Aussi engagée artistiquement que socialement, Louisette Dussault s’est battue sur tous les fronts à la fois. Si la Souris verte a fortement marqué l’imaginaire d’une génération, la feuille de route de cette pionnière compte des réalisations bien plus marquantes. De la première lecture publique des Belles-Sœurs à La Nef des sorcières, l’une des plus mémorables prises de parole féministes au Québec, en passant par Moman, un solo décapant sur la maternité, l’artiste a touché à tout avec talent et lucidité.
En 1978, elle se joint à Sophie Clément et Michèle Magny et endosse le rôle de la statue dans Les Fées ont soif de Denise Boucher. En acceptant de monter sur la scène du TNM (alors audacieusement dirigé par Jean-Louis Roux) pour donner une voix dénonciatrice à la Vierge Marie, l’actrice est loin de soupçonner l’ampleur de l’impact de ce qu’elle s’apprête à faire. Lorsque le Conseil des arts de la ville de Montréal, jugeant le texte de Boucher irrecevable, retire au TNM la subvention qu’il devait lui accorder, un véritable débat de société s’enclenche à propos de la censure. Des mois avant que la mise en scène de Jean-Luc Bastien ne soit dévoilée au grand public, la pièce plonge la province dans une vaste polémique. Malgré un succès public manifeste, le début des représentations ne fait qu’accroître les tensions. "Nous savions que le spectacle était provocant, raconte Louisette Dussault. Il s’attaquait aux stéréotypes féminins, s’insurgeait contre le peu de rôles offerts aux femmes. Pourtant, nous n’avions pas prévu ce qui s’est produit. Nous arrivions après La Nef, après la Révolution tranquille, on ne pouvait pas imaginer que la pièce allait réveiller tous ces mouvements de droite en 1978!" La vive opposition du clergé offrant une publicité exceptionnelle, les représentations se poursuivent et le spectacle entreprend une tournée. "Chaque soir, il y avait un débat dans la salle, se rappelle la comédienne. Je pense que nous avons fait bouger les choses, changer les mentalités."
Pour sa première édition, le Festival international des femmes de Montréal, ou Festiv’Elles, célèbre le 25e anniversaire des Fées ont soif en organisant une lecture dirigée par Louisette Dussault et précédée d’une table ronde. "La pièce n’a pas vieilli, affirme celle qui tenait à souligner cet anniversaire.
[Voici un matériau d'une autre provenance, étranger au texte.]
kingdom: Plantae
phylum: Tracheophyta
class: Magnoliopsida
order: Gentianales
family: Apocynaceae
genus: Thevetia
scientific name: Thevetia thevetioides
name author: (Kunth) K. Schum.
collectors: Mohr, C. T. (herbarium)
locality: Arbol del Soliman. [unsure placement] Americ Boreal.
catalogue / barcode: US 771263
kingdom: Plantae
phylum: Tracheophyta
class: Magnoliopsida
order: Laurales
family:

La situation des femmes a changé considérablement, mais elle trouve encore de nombreux échos chez les trois personnages." Ayant minutieusement choisi ses comédiennes – Chantal Baril (la statue), Carole Chatel (Madeleine) et Chantal Beaupré (Marie) -, la metteure en scène promet une lecture qui donnera toute la place au souffle, aux images et aux magnifiques envolées qui caractérisent la langue de Denise Boucher.